== What you should do ==
Starting at the line with "Table 3 Nitrate" and going on through the line with "FIGURE 1 | IL-17A", reproduce each line in the records below exactly and nothing more.

== Records supplied ==

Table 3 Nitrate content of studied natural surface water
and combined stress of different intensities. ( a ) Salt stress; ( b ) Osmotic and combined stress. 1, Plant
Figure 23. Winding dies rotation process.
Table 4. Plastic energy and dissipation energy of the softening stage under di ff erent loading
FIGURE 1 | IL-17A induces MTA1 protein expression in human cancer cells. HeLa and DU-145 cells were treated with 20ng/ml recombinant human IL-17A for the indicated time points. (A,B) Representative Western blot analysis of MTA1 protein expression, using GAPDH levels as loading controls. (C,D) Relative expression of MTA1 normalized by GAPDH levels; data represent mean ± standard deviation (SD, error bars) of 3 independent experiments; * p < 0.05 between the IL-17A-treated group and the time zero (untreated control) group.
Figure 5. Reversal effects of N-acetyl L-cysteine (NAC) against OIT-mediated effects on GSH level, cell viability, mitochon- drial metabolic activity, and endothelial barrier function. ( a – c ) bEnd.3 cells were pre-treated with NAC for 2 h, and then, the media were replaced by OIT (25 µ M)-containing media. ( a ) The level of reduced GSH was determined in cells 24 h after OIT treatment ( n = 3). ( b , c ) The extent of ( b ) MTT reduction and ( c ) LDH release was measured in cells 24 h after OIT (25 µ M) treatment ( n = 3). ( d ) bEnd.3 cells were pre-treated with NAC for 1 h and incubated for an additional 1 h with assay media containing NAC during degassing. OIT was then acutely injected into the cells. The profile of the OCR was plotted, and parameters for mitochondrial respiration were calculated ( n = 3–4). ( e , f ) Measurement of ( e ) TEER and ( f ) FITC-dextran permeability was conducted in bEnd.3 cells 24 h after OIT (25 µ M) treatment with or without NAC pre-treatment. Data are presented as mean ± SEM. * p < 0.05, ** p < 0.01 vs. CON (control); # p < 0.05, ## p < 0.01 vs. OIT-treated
...
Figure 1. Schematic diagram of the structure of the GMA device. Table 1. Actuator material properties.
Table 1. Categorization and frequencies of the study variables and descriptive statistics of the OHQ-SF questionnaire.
---
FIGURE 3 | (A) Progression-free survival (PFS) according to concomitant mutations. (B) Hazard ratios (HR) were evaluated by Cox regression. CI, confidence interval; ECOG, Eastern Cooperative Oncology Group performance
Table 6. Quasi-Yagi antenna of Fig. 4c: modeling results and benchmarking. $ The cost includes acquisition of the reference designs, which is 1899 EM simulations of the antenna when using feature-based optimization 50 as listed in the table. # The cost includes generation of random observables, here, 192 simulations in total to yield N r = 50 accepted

== Answer box ==
Table 3 Nitrate content of studied natural surface water
and combined stress of different intensities. ( a ) Salt stress; ( b ) Osmotic and combined stress. 1, Plant
Figure 23. Winding dies rotation process.
Table 4. Plastic energy and dissipation energy of the softening stage under di ff erent loading
FIGURE 1 | IL-17A induces MTA1 protein expression in human cancer cells. HeLa and DU-145 cells were treated with 20ng/ml recombinant human IL-17A for the indicated time points. (A,B) Representative Western blot analysis of MTA1 protein expression, using GAPDH levels as loading controls. (C,D) Relative expression of MTA1 normalized by GAPDH levels; data represent mean ± standard deviation (SD, error bars) of 3 independent experiments; * p < 0.05 between the IL-17A-treated group and the time zero (untreated control) group.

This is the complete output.